▶ **Action item**
Every line of the records below from the line with "Shot, Full Auto, Burst, and" up to and including the line with "Subscribe to receive" must be reproduced exactly, and no line outside that range.

Stored data entries:

· · · ·

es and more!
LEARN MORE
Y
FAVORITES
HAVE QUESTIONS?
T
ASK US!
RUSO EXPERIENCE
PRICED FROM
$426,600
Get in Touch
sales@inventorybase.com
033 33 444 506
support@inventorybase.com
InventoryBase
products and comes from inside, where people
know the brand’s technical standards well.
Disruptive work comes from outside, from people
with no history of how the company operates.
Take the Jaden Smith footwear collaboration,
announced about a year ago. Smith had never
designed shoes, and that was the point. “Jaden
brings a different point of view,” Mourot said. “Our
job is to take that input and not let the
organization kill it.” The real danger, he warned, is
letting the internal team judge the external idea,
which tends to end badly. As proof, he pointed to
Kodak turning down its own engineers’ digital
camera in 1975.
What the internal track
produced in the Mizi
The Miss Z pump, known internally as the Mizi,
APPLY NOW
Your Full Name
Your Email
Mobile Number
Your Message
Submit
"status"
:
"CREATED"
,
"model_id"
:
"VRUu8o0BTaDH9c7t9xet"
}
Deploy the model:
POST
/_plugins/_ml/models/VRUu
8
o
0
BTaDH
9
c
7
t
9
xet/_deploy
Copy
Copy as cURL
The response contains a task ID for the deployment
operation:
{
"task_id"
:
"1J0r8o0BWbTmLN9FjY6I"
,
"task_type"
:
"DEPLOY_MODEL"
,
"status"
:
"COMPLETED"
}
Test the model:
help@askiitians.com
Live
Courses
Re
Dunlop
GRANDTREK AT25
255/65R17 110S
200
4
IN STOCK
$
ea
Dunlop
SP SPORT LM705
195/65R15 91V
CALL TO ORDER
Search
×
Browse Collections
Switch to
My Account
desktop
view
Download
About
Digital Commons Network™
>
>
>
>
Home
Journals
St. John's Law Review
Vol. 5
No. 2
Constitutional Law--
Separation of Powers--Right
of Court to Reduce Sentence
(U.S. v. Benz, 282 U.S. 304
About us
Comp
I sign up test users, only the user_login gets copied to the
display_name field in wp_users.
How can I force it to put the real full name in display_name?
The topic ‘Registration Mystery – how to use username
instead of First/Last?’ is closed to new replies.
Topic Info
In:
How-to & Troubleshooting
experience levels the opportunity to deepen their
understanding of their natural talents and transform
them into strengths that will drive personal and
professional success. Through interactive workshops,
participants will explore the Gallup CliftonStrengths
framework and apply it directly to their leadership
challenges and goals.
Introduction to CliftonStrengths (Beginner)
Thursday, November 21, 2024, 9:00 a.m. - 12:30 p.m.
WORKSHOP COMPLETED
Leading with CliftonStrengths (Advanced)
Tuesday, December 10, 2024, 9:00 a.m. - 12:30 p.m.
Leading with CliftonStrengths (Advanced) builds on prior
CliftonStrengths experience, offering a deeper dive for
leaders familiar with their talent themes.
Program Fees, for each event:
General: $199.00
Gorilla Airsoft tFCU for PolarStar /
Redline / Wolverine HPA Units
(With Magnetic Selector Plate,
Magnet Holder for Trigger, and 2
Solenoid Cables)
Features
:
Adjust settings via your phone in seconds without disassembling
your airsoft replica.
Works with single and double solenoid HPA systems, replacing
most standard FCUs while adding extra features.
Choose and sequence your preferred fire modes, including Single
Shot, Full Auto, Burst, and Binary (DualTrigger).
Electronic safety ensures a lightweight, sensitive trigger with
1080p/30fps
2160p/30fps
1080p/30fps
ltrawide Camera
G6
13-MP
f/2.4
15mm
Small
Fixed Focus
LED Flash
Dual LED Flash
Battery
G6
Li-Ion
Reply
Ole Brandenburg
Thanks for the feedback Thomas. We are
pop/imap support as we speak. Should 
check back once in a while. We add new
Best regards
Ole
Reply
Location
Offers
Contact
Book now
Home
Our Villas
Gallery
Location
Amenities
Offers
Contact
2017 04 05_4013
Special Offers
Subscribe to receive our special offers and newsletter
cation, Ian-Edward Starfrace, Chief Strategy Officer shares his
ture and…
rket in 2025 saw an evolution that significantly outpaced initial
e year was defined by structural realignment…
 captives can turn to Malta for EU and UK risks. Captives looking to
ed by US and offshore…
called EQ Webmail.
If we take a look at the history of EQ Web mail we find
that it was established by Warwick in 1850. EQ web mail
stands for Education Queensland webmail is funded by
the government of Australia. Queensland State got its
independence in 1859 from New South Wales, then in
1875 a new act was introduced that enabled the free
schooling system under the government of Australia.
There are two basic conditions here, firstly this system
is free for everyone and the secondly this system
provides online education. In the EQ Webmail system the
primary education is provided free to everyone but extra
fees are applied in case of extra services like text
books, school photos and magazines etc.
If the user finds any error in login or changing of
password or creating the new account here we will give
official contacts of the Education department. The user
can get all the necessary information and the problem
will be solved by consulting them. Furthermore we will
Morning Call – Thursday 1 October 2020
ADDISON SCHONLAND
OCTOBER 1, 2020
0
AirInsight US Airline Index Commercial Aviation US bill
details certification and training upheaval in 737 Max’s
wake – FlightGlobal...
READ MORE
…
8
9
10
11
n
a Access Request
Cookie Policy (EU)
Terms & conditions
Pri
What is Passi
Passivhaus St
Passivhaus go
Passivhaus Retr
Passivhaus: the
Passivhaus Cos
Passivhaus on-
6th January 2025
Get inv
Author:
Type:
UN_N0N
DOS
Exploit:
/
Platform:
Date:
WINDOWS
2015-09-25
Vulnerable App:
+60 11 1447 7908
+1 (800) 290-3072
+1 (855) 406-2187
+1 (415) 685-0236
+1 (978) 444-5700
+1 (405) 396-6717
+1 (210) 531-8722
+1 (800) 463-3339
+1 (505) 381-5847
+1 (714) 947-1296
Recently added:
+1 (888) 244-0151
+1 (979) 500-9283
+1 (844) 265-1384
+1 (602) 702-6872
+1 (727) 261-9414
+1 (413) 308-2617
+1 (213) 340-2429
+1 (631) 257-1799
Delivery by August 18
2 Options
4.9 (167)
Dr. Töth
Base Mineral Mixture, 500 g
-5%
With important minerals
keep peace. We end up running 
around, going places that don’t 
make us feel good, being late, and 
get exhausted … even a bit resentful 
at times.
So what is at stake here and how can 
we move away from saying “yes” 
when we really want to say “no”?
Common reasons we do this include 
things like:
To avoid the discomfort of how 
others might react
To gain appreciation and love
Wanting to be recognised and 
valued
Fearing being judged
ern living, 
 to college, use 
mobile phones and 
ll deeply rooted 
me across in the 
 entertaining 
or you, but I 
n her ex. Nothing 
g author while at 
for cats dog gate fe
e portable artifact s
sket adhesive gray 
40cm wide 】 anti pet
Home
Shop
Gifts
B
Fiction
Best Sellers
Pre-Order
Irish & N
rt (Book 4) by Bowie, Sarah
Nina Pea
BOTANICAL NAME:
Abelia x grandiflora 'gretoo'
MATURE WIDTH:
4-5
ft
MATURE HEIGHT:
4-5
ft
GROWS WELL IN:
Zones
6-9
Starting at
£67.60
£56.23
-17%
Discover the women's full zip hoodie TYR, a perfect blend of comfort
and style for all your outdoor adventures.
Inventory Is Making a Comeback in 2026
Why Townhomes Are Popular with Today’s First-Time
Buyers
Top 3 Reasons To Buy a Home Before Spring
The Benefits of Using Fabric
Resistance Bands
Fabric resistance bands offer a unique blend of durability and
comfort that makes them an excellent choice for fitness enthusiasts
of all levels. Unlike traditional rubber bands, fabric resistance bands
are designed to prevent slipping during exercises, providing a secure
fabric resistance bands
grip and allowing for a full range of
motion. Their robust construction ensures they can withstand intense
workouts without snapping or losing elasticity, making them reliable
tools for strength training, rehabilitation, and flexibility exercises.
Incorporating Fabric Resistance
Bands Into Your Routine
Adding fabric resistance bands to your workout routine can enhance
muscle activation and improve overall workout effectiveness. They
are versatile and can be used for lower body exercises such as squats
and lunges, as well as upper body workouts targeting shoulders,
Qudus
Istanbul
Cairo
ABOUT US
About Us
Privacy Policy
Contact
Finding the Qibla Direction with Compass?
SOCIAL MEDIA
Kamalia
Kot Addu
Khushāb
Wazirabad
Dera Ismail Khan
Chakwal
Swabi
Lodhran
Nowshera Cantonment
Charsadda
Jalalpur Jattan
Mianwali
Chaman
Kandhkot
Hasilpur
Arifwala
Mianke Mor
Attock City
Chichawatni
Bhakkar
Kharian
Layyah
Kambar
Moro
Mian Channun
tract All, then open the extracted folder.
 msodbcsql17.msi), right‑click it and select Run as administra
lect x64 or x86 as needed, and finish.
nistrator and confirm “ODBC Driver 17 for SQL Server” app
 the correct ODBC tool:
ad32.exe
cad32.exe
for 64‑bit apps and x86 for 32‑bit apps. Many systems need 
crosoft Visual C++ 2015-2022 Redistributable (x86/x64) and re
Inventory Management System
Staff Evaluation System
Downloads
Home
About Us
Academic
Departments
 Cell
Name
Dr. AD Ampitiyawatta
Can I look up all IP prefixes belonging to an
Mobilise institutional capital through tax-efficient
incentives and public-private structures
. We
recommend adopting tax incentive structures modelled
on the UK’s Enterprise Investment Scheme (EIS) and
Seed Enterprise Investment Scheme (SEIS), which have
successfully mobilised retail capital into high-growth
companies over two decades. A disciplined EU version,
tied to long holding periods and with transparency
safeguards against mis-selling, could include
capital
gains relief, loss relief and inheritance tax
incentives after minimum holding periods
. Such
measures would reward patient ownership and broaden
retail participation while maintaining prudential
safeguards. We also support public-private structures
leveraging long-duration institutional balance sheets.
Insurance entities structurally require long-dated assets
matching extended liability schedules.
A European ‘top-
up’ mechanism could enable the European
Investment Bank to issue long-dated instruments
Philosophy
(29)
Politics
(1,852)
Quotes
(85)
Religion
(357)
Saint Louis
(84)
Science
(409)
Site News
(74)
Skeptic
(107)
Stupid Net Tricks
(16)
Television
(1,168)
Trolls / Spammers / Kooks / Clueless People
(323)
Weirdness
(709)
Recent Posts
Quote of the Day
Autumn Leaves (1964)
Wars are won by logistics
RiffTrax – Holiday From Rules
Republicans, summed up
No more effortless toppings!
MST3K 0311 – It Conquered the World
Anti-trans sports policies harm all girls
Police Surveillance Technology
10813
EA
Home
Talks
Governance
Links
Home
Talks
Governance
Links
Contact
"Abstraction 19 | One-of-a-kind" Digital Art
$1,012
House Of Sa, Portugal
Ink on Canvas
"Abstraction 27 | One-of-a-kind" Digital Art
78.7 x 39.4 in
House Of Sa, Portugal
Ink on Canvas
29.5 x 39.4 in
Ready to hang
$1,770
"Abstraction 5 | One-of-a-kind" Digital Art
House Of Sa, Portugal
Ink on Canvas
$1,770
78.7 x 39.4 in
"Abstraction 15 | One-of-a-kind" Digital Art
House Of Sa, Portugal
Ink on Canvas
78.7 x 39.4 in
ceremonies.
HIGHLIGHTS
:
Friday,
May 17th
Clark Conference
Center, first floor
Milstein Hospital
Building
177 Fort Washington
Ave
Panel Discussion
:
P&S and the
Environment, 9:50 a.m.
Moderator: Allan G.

· · · ·

▶ **Response to the task**
Shot, Full Auto, Burst, and Binary (DualTrigger).
Electronic safety ensures a lightweight, sensitive trigger with
1080p/30fps
2160p/30fps
1080p/30fps
ltrawide Camera
G6
13-MP
f/2.4
15mm
Small
Fixed Focus
LED Flash
Dual LED Flash
Battery
G6
Li-Ion
Reply
Ole Brandenburg
Thanks for the feedback Thomas. We are
pop/imap support as we speak. Should 
check back once in a while. We add new
Best regards
Ole
Reply
Location
Offers
Contact
Book now
Home
Our Villas
Gallery
Location
Amenities
Offers
Contact
2017 04 05_4013
Special Offers
Subscribe to receive our special offers and newsletter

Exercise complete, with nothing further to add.